The presently invented electrolytic cell can be advantageously used in portable devices. In overturned position of the cell the electrolyte 2 inundates the channel labyrinths 6 and with them also the contacts 7, but can not flow out from the cell. In this way the danger is avoided that the alkaline or acidic electrolyte of the electrolytic cell can ruin the cell or an outer instrument. In overturned position of the cell the contacts 7 generate an electric signal.

Specific representative embodiments and refinements thereto have been discussed in the foregoing passages for the purpose of illustration, but it will be apparent to one skilled in the art that various changes and modifications may be made thereto without departing from the spirit and scope of this invention.

Claims

1. A portable gas producing electrolytic cell, comprising a vessel adapted to contain an electrolyte and having a closed bottom and an open top, a wall dividing the interior of the vessel into anode and cathode chambers that communicate with each other below the surface of the electrolyte, a cap covering the open top of the vessel and substantially hermetically separatting the upper portions of the anode and cathode chambers from each other, gas passageways in said cap for each of said anode and cathode chambers, said passage for the cathode chamber extending over the anode chamber and said passage for the anode chamber extending over the cathode chamber, whereby when the cell is overturned on its side so that either the anode chamber is lowermost or the cathode chamber is lowermost, electrolyte cannot escape from the cell.

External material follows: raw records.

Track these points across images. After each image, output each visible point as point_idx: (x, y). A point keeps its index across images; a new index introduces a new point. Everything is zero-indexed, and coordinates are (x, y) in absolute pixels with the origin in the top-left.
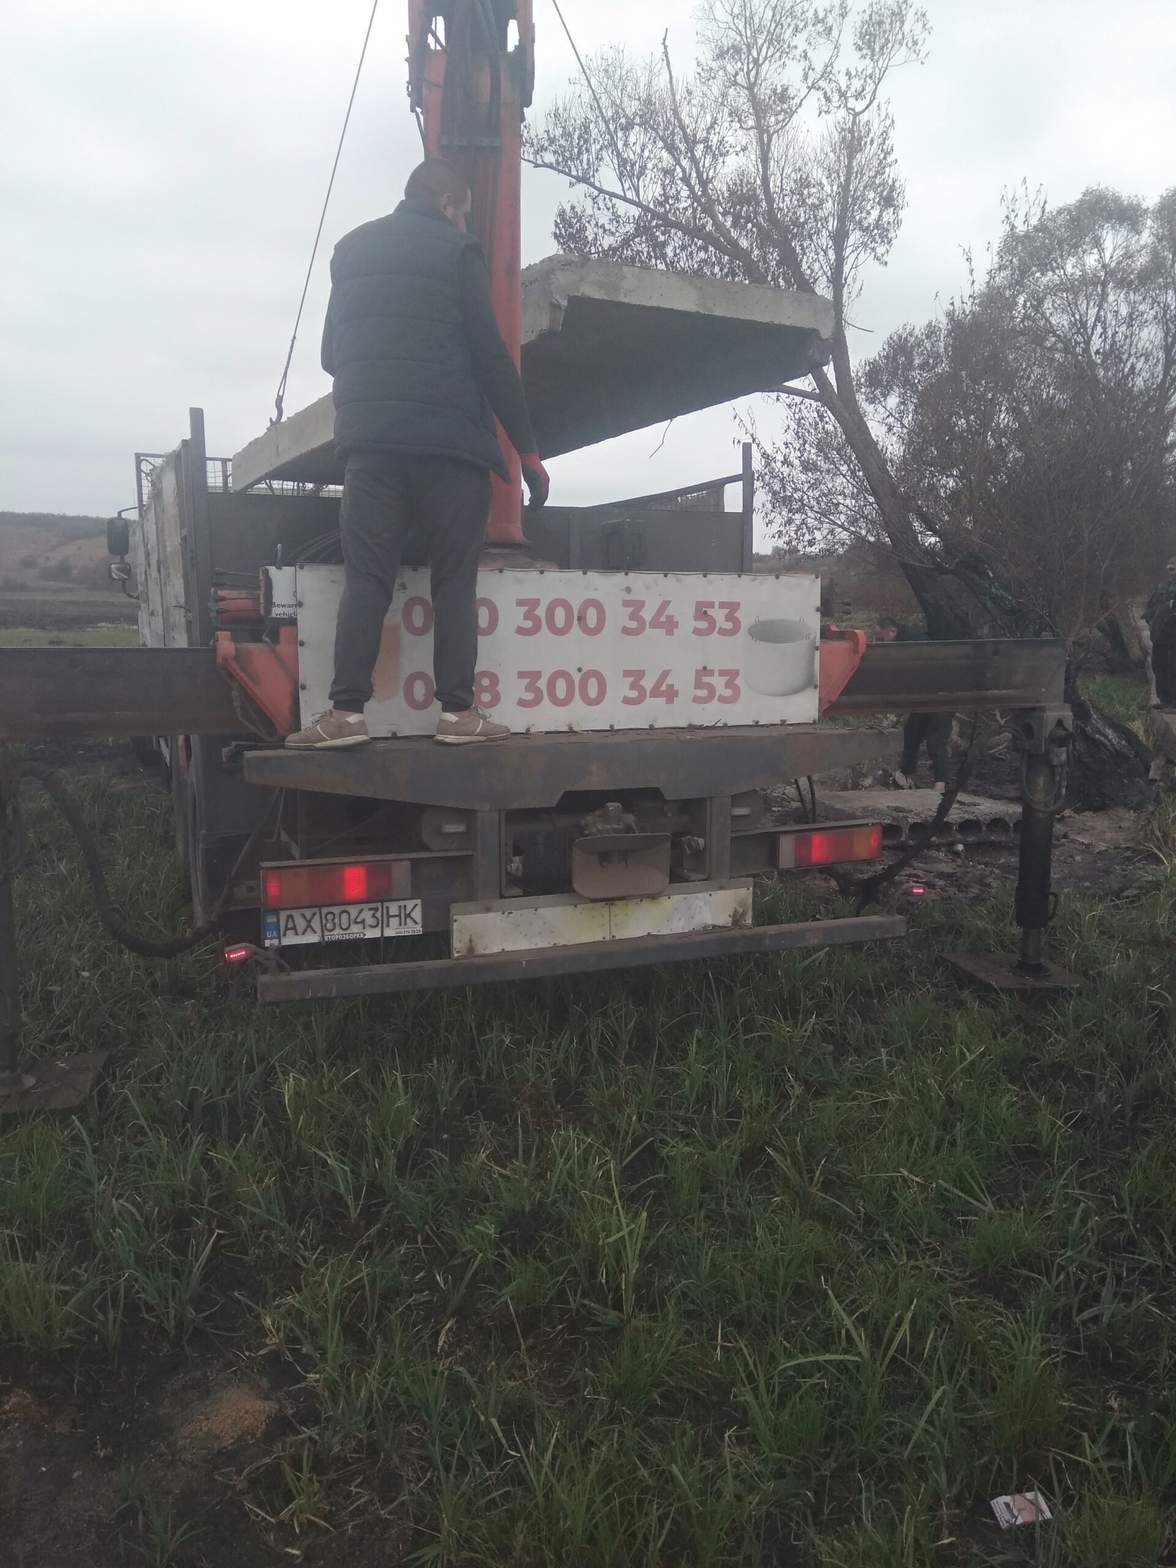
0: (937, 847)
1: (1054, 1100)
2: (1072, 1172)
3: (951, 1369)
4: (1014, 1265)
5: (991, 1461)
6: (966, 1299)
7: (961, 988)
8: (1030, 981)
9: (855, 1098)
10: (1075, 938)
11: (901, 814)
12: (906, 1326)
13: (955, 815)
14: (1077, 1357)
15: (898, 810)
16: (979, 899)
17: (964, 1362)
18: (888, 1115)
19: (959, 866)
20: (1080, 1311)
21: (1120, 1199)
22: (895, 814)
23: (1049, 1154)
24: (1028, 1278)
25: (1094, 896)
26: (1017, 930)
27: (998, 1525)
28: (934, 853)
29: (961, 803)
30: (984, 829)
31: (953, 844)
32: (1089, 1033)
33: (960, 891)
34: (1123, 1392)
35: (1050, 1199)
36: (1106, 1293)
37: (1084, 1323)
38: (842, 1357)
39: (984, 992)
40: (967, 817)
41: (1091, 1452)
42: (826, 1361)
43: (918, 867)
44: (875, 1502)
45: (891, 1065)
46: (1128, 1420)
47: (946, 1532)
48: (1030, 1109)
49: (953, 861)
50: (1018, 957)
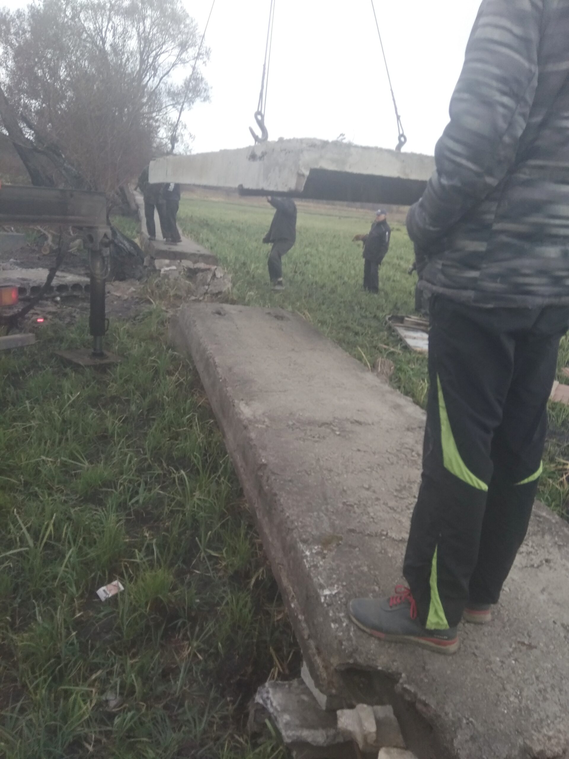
0: (47, 299)
1: (113, 412)
2: (123, 442)
3: (75, 541)
4: (100, 487)
5: (96, 575)
6: (79, 508)
7: (65, 367)
8: (98, 361)
9: (14, 427)
10: (117, 339)
11: (25, 282)
12: (51, 527)
13: (55, 282)
14: (130, 520)
15: (23, 279)
16: (70, 324)
17: (80, 536)
18: (33, 432)
19: (59, 308)
20: (130, 500)
21: (144, 449)
22: (22, 282)
23: (112, 436)
24: (107, 492)
25: (124, 320)
26: (90, 337)
27: (101, 601)
28: (45, 302)
29: (58, 276)
30: (70, 289)
31: (55, 297)
32: (126, 381)
33: (61, 320)
34: (150, 529)
35: (114, 456)
36: (141, 490)
37: (132, 504)
38: (19, 550)
39: (76, 367)
40: (61, 283)
41: (139, 557)
42: (10, 554)
43: (37, 309)
44: (42, 610)
45: (32, 408)
46: (152, 539)
47: (77, 611)
48: (103, 418)
49: (56, 306)
50: (92, 350)
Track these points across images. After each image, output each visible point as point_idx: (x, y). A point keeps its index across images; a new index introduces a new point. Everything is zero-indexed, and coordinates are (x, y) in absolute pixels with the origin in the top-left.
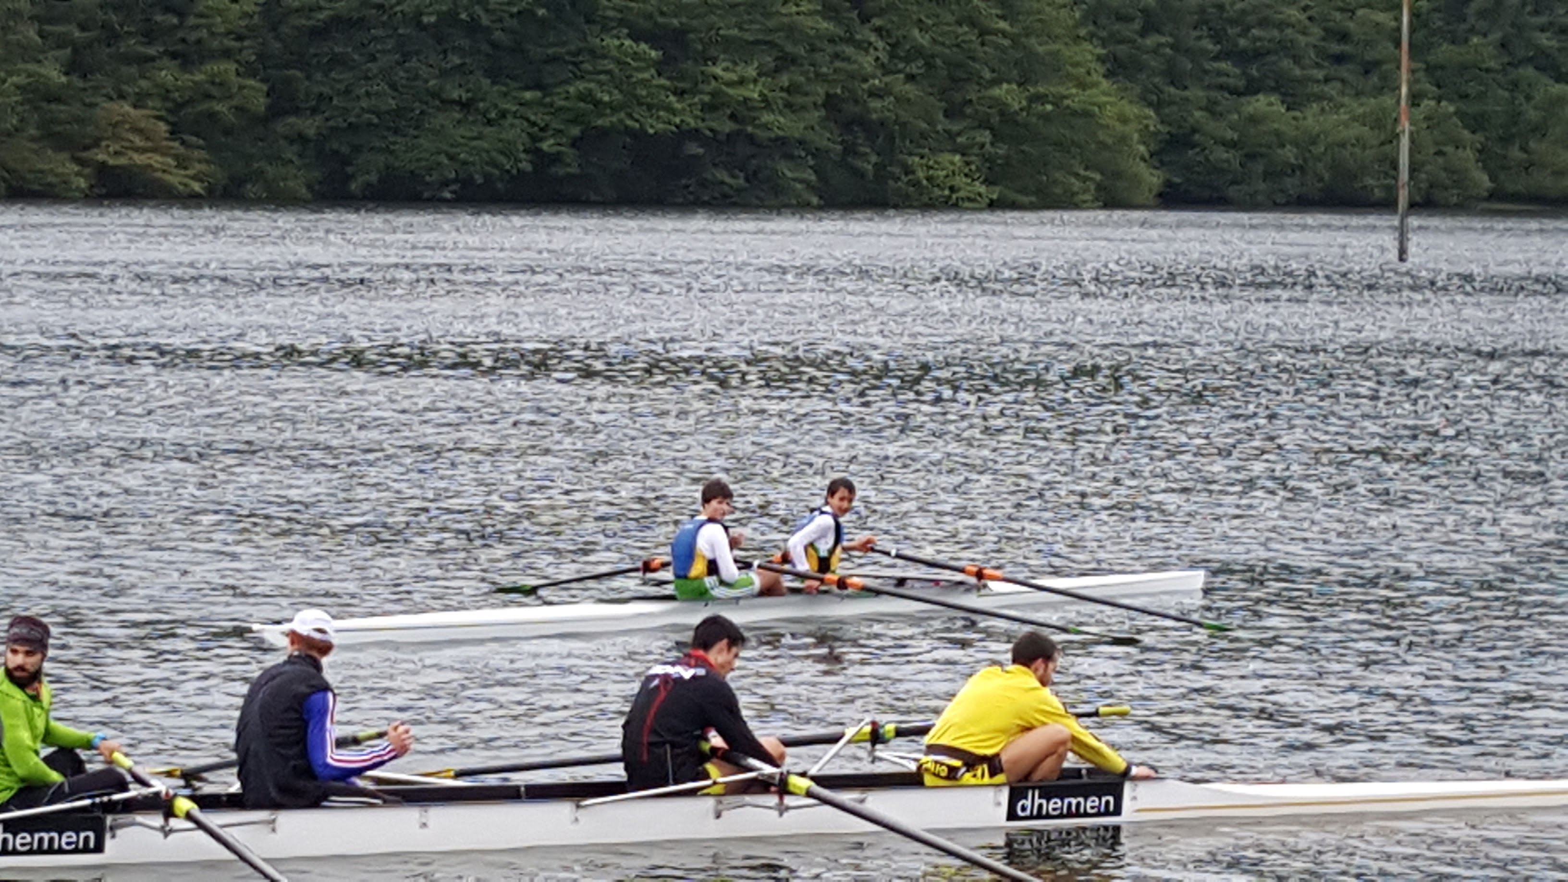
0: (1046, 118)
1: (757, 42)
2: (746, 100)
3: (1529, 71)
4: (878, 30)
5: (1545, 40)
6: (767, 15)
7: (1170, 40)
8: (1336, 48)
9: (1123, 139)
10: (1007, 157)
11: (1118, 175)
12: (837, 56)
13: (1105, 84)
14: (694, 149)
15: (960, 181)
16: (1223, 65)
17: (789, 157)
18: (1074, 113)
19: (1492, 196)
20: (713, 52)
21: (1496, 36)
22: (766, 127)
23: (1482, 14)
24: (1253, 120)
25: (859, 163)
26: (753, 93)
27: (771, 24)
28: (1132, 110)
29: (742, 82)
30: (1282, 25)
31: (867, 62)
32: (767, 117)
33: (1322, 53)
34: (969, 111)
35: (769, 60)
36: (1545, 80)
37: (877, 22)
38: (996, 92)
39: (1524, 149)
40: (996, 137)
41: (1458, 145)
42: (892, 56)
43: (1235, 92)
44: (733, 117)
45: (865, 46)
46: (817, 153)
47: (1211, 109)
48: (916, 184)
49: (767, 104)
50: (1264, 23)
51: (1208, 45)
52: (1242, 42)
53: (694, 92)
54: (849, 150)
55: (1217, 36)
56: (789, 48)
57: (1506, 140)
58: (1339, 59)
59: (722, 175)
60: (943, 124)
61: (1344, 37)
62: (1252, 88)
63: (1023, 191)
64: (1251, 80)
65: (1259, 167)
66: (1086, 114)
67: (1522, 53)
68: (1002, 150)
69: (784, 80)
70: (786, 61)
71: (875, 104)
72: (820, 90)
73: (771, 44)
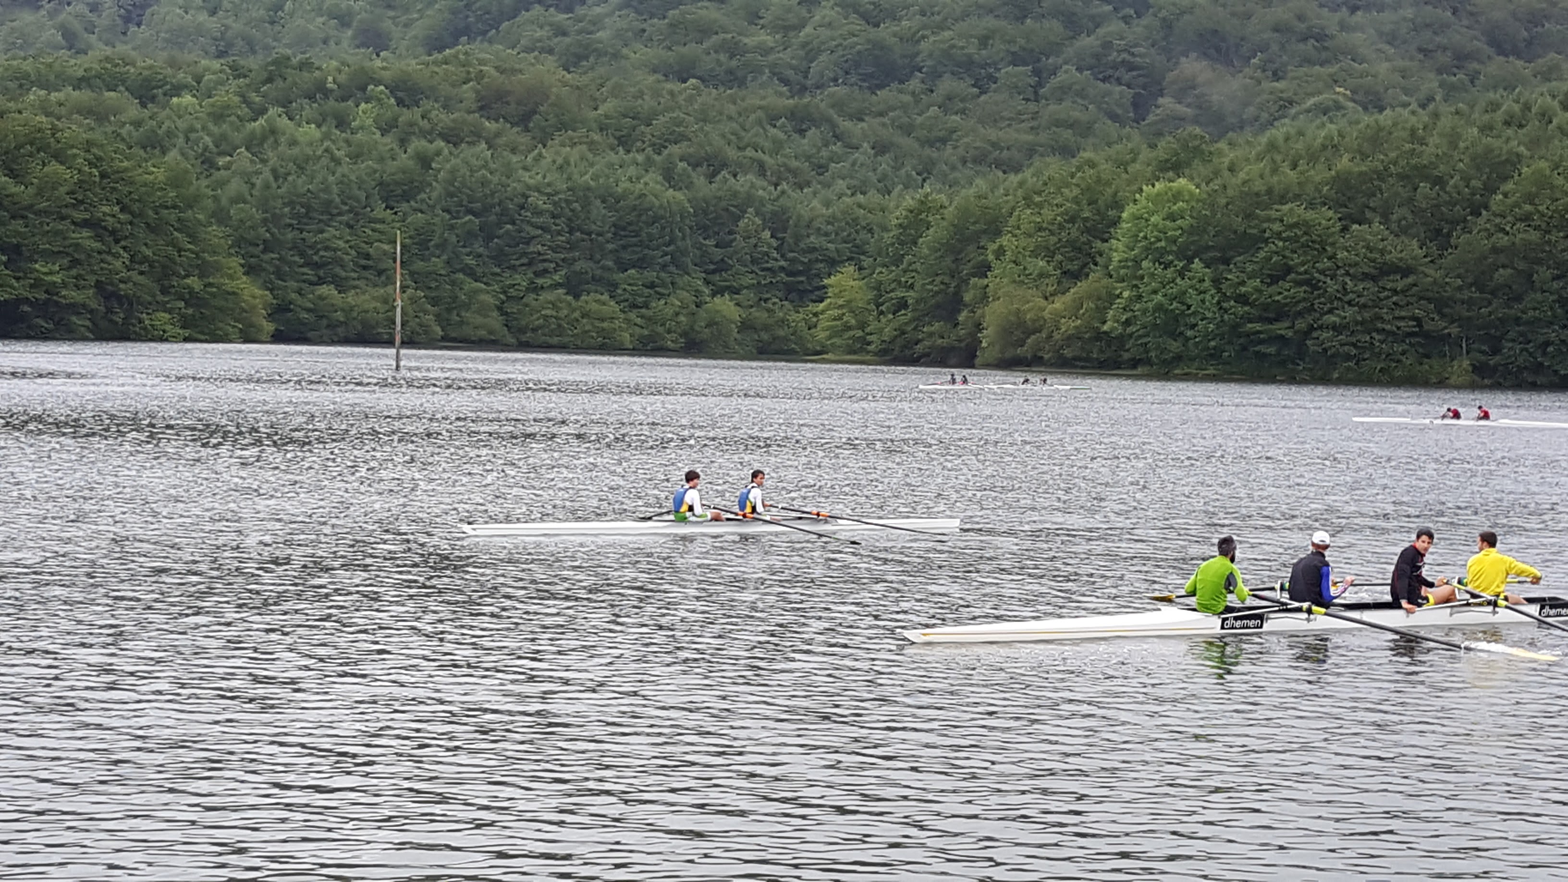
0: (214, 295)
1: (59, 252)
2: (55, 283)
3: (461, 276)
4: (124, 248)
5: (470, 261)
6: (65, 239)
7: (277, 256)
8: (363, 262)
9: (254, 307)
10: (193, 316)
11: (252, 325)
12: (102, 261)
13: (244, 278)
14: (26, 308)
15: (168, 327)
16: (305, 270)
17: (79, 314)
18: (229, 293)
19: (443, 339)
20: (36, 257)
21: (445, 257)
22: (64, 297)
23: (437, 246)
24: (321, 298)
25: (115, 318)
26: (57, 279)
27: (67, 243)
28: (258, 292)
29: (51, 273)
30: (335, 250)
31: (118, 264)
32: (64, 292)
33: (356, 264)
34: (173, 290)
35: (65, 261)
36: (469, 280)
37: (123, 243)
38: (188, 281)
39: (458, 315)
40: (188, 304)
41: (426, 312)
42: (131, 261)
43: (312, 283)
44: (47, 292)
45: (117, 256)
46: (91, 311)
47: (299, 292)
48: (145, 329)
49: (65, 285)
50: (327, 249)
51: (297, 259)
52: (316, 258)
53: (26, 277)
54: (109, 310)
55: (302, 254)
56: (76, 256)
57: (449, 310)
58: (365, 268)
59: (41, 322)
60: (160, 298)
61: (368, 256)
62: (321, 281)
63: (202, 333)
64: (320, 278)
65: (325, 322)
66: (234, 293)
67: (458, 267)
68: (190, 311)
69: (74, 272)
70: (75, 262)
71: (122, 286)
72: (92, 279)
73: (68, 254)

2. A cell as claimed in claim 1, in which said vessel is rectangular as seen from above, and said passages open into their respective chambers at diagonally opposite corners of the cell and extend over the cell to corners which are diagonally opposite the respective first-mentioned corners.

3. A cell as claimed in claim 1, in which said passages are greater in diameter than 3 mm.

4. A cell as claimed in claim 3, in which said passages are greater in diameter than 6 mm.

5. A cell as claimed in claim 1, wherein each of said passages has vertical and horizontal portions.

6. A cell as claimed in claim 5, in which said horizontal portions are each in two parts at right angles to each other.

7. A cell as claimed in claim 1, said passages terminating in gas outlets disposed over said cap.

8. A cell as claimed in claim 1, and sensing elements disposed in said passages and adapted to sense the presence of electrolyte therein, to signal the overturn of the cell.